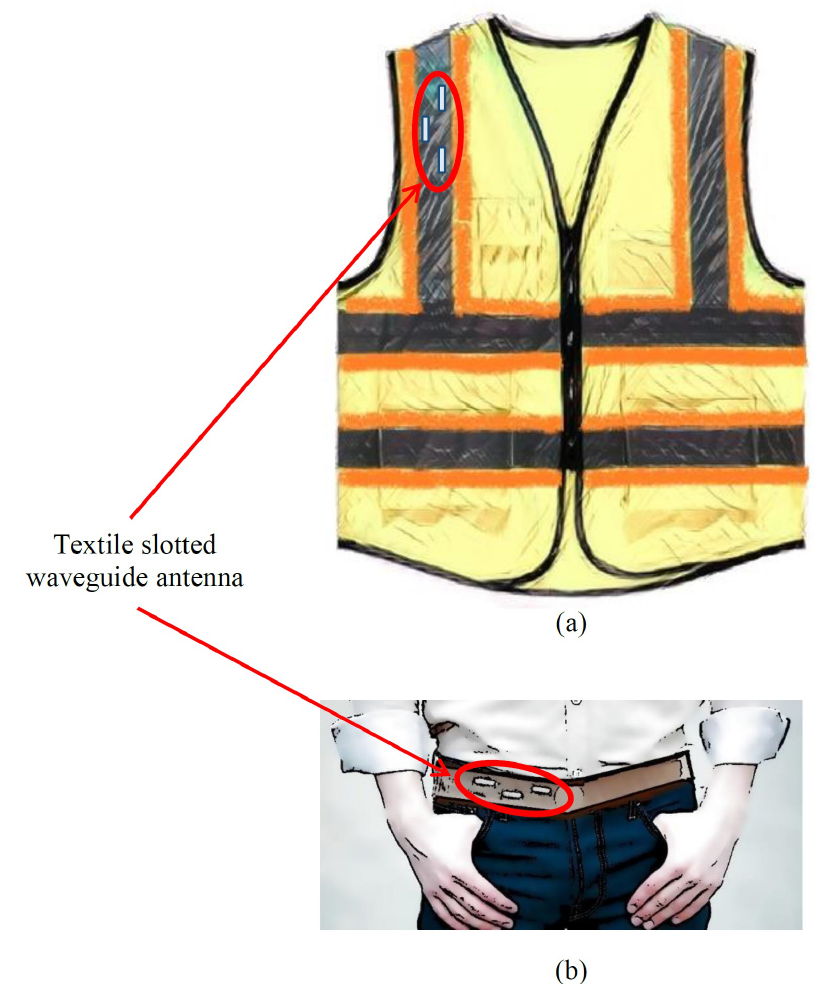
Figure 8. The textile antenna in use: ( a ) Smart safety vest, ( b ) smart belt.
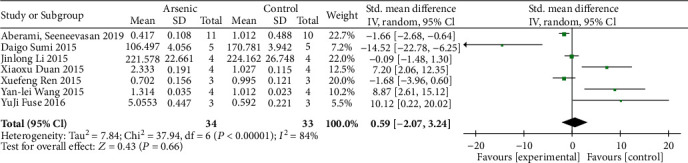
Meta-analysis of the effect of arsenic on the GCLC of r-GCS subunits in vivo. The forest plot shows the effect of arsenic treatment on GSH in the experiment and control group. SMD: standardized mean difference; IV: independent variable; 95% CI: 95% confidence interval; SD: standard deviation. The P value of the overall test effect is 0.66; when P < 0.05, the difference was considered statistically significant.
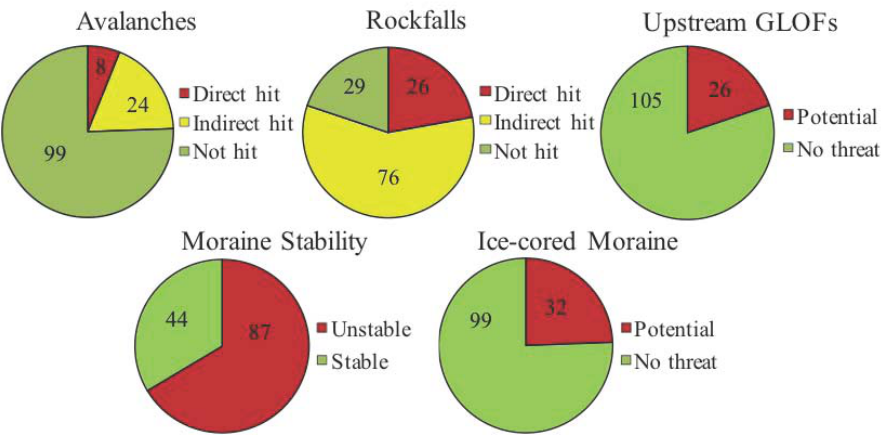
Figure 4. Breakdown of hazard parameters that threaten the glacial lakes.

> _Try it_: Only the number is wanted: how many lines of the material contain the word "Figure"?

> _Your solution_: 2